> [Exercises to complete]
a - From the drug-combination study text, list each drug given to the cells in the 48 h incubation along with its stated concentration.
b - Extend the drug-combination study text onward from its final sentence.

To further explore the simultaneous treatment of cells with different combinations of BMX and TMZ, we investigated whether addition of Oxp and Doxorubicin (Dox) could boost the cytotoxic effects of BMX. Hence, cells were incubated with BMX (10 μM) and TMZ (50 μM), DOX (1 μM) or Oxp (5 μM) for 48 h. We found that BMX could potentiate cytotoxicity induced by chemotherapeutic agents. Moreover, the combination of Oxp or Dox with BMX against HT29, HCT116, and RKO cells suppressed cell proliferation (Fig. 1A and B). In addition, all of these drugs were effective in inhibiting tumor sphere formation in the clonogenic assay, which represents tumorigenicity, in HT29, HCT116, and RKO cells. Combination of BMX and TMZ treatment showed the highest anti-clonogenic growth compared with the other groups in the three cell lines. However, a combination of BMX and Dox in RKO showed survival rate of less than 10% and stopped growth in the anti-clonogenic assay. Although TMZ plus BMX was not better than Dox plus BMX, TMZ plus BMX still was better than Oxp, which is used in conventional CRC treatment (Fig. 1A and B).

Fig. 1
figure 1

BMX, TMZ, oxaliplatin (Oxp) and doxorubicin (Dox) combination inhibited cell proliferation in CRC cells. (A) The proliferation of BMX, TMZ, Oxp, Dox, BMX plus TMZ, BMX plus Oxp or BMX plus Dox in HT29, HCT116 and RKO cells with various drug concentration. (B) Colony formation capability assay with different treatments of BMX, TMZ, Oxp, BMX plus TMZ, and BMX plus Oxp in HT29, HCT116 and RKO cells; the colonies were counted for quantification. (C) Cell cycle analysis after 48 h treatment with different concentrations of BMX alone or BMX combined with TMZ in HT29, HCT116, and RKO cells and the proportion of cells in each cell cycle phase. SubG1, cell with polyploid chromosome; > 4 N, polyploid cell. (D) Apoptosis analysis after 48 h treatment with different concentrations of BMX alone or BMX combined with TMZ and the apoptotic rate of cells in HT29, HCT116, and RKO cells. All results are shown as mean ± s.d. from three independent experiments. *p < 0.05, **p < 0.01, ***p < 0.001 versus control (HT29 cells); #p < 0.05, ##p < 0.01, ###p < 0.001 vs. control (HCT116 cells); †p < 0.05, ††p < 0.01, †††p < 0.001 versus control (RKO cells)

(Intrinsic matrix estimation data)
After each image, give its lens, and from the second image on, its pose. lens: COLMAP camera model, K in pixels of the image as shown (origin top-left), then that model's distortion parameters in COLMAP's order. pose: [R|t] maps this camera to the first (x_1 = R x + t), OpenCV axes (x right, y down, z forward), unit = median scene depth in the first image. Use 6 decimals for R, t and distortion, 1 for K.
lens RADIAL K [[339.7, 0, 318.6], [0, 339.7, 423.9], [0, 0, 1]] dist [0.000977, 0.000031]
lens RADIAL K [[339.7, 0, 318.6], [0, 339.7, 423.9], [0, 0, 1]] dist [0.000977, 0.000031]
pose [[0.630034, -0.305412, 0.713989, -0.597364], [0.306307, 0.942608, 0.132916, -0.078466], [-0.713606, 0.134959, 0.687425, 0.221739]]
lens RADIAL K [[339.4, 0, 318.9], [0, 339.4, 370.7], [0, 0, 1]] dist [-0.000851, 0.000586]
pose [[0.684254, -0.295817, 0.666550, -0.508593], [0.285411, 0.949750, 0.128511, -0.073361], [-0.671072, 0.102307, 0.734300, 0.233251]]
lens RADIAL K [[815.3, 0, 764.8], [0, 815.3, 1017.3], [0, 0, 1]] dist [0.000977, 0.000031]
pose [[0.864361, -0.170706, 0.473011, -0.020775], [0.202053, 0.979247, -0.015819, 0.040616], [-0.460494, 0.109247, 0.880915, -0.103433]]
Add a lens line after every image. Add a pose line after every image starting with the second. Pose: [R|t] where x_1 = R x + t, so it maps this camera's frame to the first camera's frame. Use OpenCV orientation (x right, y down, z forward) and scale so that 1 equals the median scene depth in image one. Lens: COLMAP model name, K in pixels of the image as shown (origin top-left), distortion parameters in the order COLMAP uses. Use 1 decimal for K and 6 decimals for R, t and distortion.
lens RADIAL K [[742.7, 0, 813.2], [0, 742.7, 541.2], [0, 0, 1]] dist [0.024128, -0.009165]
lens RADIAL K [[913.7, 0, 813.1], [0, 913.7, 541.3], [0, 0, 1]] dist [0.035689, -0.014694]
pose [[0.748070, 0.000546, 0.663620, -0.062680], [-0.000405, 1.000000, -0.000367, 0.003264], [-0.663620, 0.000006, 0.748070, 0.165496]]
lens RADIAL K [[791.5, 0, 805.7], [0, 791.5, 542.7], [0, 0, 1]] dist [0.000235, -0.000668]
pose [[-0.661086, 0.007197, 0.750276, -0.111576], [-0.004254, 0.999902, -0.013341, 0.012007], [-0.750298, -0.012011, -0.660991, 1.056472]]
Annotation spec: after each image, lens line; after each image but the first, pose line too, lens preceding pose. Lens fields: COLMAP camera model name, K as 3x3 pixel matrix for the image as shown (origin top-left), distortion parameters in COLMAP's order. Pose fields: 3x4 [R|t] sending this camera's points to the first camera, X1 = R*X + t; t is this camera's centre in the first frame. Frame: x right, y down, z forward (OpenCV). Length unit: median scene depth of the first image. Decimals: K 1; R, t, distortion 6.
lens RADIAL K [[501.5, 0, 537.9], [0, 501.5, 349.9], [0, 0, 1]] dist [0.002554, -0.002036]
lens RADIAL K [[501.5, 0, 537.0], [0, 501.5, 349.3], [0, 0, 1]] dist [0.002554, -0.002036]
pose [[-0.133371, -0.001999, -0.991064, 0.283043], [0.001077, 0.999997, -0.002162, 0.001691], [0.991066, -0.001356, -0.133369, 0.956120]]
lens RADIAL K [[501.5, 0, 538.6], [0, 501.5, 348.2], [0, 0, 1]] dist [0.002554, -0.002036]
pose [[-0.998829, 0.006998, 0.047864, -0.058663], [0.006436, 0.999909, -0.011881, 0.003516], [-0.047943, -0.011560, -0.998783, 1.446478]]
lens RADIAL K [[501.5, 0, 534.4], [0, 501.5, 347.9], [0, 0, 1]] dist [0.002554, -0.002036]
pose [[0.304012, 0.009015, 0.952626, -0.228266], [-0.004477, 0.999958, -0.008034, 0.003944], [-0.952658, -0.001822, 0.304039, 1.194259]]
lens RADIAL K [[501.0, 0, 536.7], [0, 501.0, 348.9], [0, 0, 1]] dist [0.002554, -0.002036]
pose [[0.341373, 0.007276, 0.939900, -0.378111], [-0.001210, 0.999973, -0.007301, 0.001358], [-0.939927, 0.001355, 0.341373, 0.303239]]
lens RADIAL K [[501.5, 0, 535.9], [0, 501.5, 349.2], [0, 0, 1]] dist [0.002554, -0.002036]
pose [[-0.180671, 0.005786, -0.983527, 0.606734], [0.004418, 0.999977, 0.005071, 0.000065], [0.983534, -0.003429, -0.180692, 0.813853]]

> [List of answers]
a -
- BMX: 10 μM
- TMZ: 50 μM
- Dox (doxorubicin): 1 μM
- Oxp (oxaliplatin): 5 μM

b -
Cell cycle arrest is the most common cause of inhibition of cell proliferation. Possible mechanisms by which BMX treatment alone or in combination inhibited cell proliferation and cell cycle profile were assessed by flow cytometry analysis. As shown in Fig. 1C, Additional file 1: Figure S4A, and S4B, 2.5, 5, and 10 μM BMX treatment significantly increased the percentage of cells in the G2/M phase in HT29 and HCT116 cells and significantly decreased the percentage of cells in the sub G1 phase (apoptosis) in RKO cells. Notably, BMX plus TMZ treatment dramatically induced G2/M phase arrest in HT29 cells, and increased the sub G1 phase (apoptosis) in HCT116 and RKO cells.

The synergistic effect of BMX with TMZ after treatment for 48 h was measured by Annexin V binding in three CRC cells. Treatment of cells with BMX in combination with TMZ resulted in a marked increase in the proportion of apoptotic cells compared with that of BMX or TMZ alone (Fig. 1D). BMX increased early apoptotic cells up to 23.78%, 49.34%, and 59.18% in HT29, HCT116, and RKO cells, as did the late apoptosis. The combination treatment resulted in increased populations of late apoptosis from 1.08 to 10.36%, 3.67 to 19.37%, and 0.32 to 16.48% in HT29, HCT116, and RKO cells, respectively, after 48 h incubation (Fig. 1D).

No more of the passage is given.